Methods: At baseline, 102 HIV+ individuals in Uganda received neurologic, neuropsychological, and functional assessments; began HAART; and were followed up for 6 months. Twenty-five HIV– individuals received identical clinical assessments and were followed up for 6 months.

Results: In HIV+ individuals, there was improvement in verbal memory, motor and psychomotor speed, executive thinking, and verbal fluency. After adjusting for differences in sex, HIV+ individuals demonstrated significant improvement in the Color Trails 2 test (p = 0.025) compared with HIV– individuals. Symptoms of neuropathy developed in 38% of previously asymptomatic HIV+ patients after initiation of the stavudine-based HAART.

Conclusions: After the initiation of highly active antiretroviral therapy (HAART) including stavudine, HIV+ individuals with cognitive impairment improve significantly as demonstrated by improved performance on a test of executive function.

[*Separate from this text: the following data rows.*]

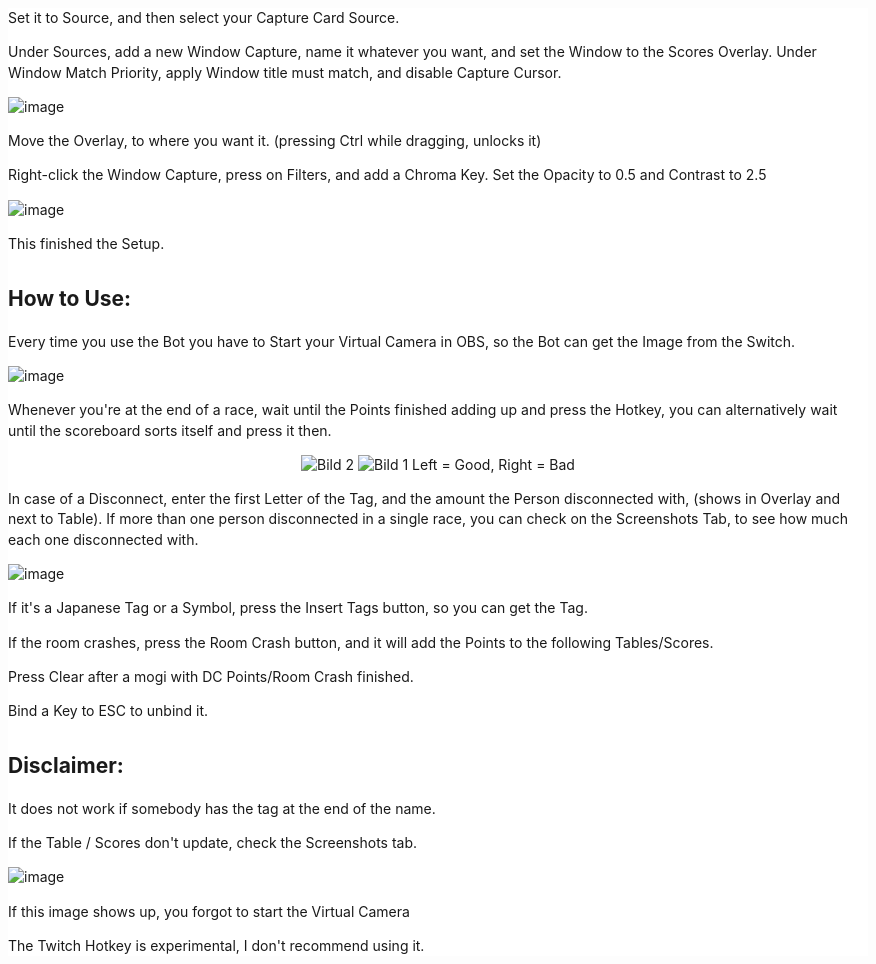Set it to Source, and then select your Capture Card Source.

Under Sources, add a new Window Capture, name it whatever you want, and set the Window to the Scores Overlay. Under Window Match Priority, apply Window title must match, and disable Capture Cursor.

![image](https://github.com/user-attachments/assets/cdcb41a4-996f-445e-916a-e15ac3e2adc3)

Move the Overlay, to where you want it. (pressing Ctrl while dragging, unlocks it)

Right-click the Window Capture, press on Filters, and add a Chroma Key. Set the Opacity to 0.5 and Contrast to 2.5

![image](https://github.com/user-attachments/assets/0c333730-2e1e-41b4-b153-c8e48c15f5a7)

This finished the Setup.

## How to Use:

Every time you use the Bot you have to Start your Virtual Camera in OBS, so the Bot can get the Image from the Switch.

![image](https://github.com/user-attachments/assets/1e760b1c-4856-4200-aec3-71aedb1b4a55)

Whenever you're at the end of a race, wait until the Points finished adding up and press the Hotkey, you can alternatively wait until the scoreboard sorts itself and press it then. 

<p align="center">
  <img src="https://github.com/user-attachments/assets/f74d7f0a-ba37-44e2-a58f-e8b0902985ba" alt="Bild 2" width="400"/>
  <img src="https://github.com/user-attachments/assets/18587502-2051-46c5-a535-f1c989fbc050" alt="Bild 1" width="400"/>
  Left = Good, Right = Bad
</p> 

In case of a Disconnect, enter the first Letter of the Tag, and the amount the Person disconnected with, (shows in Overlay and next to Table). If more than one person disconnected in a single race, you can check on the Screenshots Tab, to see how much each one disconnected with.

![image](https://github.com/user-attachments/assets/3ce4b612-a5a1-4eb6-b2e7-37d9b21af3d1)

If it's a Japanese Tag or a Symbol, press the Insert Tags button, so you can get the Tag.

If the room crashes, press the Room Crash button, and it will add the Points to the following Tables/Scores. 

Press Clear after a mogi with DC Points/Room Crash finished.

Bind a Key to ESC to unbind it.

## Disclaimer:

It does not work if somebody has the tag at the end of the name.

If the Table / Scores don't update, check the Screenshots tab.

![image](https://github.com/user-attachments/assets/c2b88cb4-3824-46d3-a246-267b5061774e)

If this image shows up, you forgot to start the Virtual Camera

The Twitch Hotkey is experimental, I don't recommend using it.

However, peripheral neurotoxicity occurred in 30 patients, presumably because of stavudine-based HAART, suggesting the need for less toxic therapy.

Abbreviations: AVLT = Auditory Verbal Learning Test; CES-D = Center for Epidemiologic Studies–Depression Scale; d-drug = dideoxynucleoside antiretroviral drug; GEE = generalized estimating equation; GP = Grooved Pegboard test; HAART = highly active antiretroviral therapy; HIV-SN = HIV-associated sensory neuropathy; IHDS = International HIV Dementia Scale; MSK = Memorial Sloan-Kettering; NA = not applicable; NS = not significant; SDMT = Symbol Digit Modalities Test; UCLA = University of California-Los Angeles; WHO = World Health Organization.


Supported by the Neurologic AIDS Research Consortium, which receives support from the National Institute of Neurological Diseases and Stroke (NS 32228), and MH71150.

Disclosure: The authors report no disclosures.

Received June 5, 2008. Accepted in final form October 1, 2008.